Extracted page text data

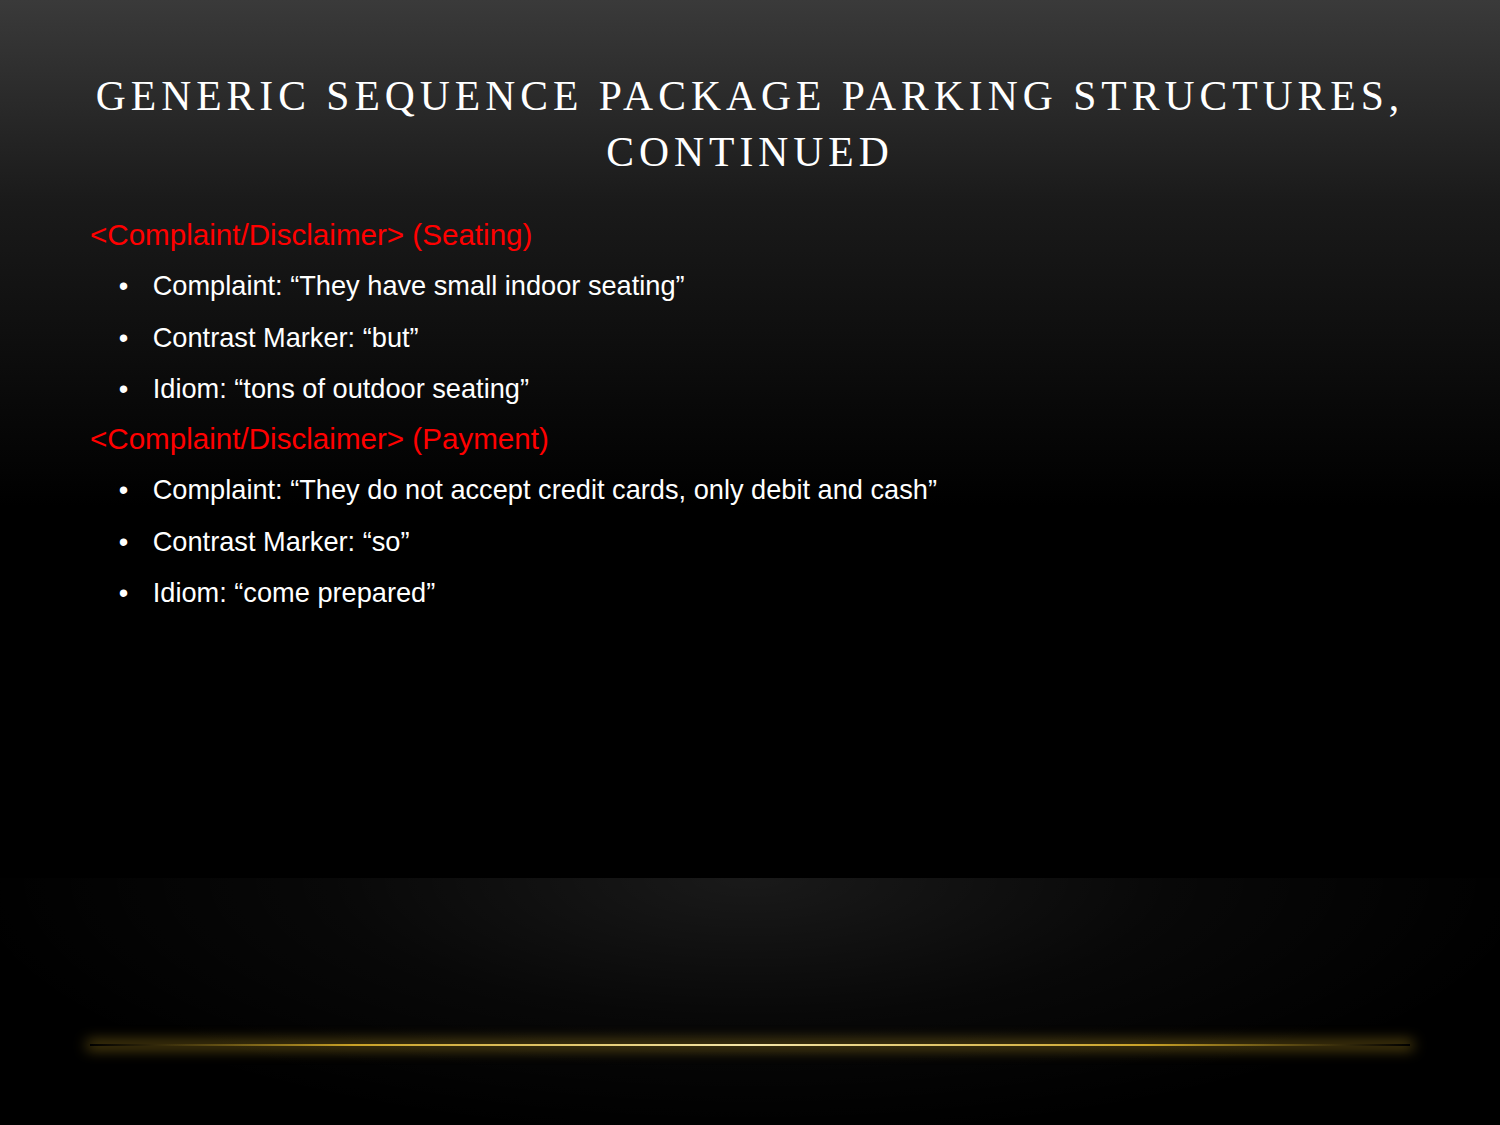Generic Sequence Package Parking Structures, Continued
<Complaint/Disclaimer> (Seating)
Complaint: “They have small indoor seating”
Contrast Marker: “but”
Idiom: “tons of outdoor seating”
<Complaint/Disclaimer> (Payment)
Complaint: “They do not accept credit cards, only debit and cash”
Contrast Marker: “so”
Idiom: “come prepared”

# AIM OF THE EXERCISE
Retype all of the entries exactly as written, leaving out any images.

# OUTPUT BELOW
Generic Sequence Package Parking Structures, Continued
<Complaint/Disclaimer> (Seating)
Complaint: “They have small indoor seating”
Contrast Marker: “but”
Idiom: “tons of outdoor seating”
<Complaint/Disclaimer> (Payment)
Complaint: “They do not accept credit cards, only debit and cash”
Contrast Marker: “so”
Idiom: “come prepared”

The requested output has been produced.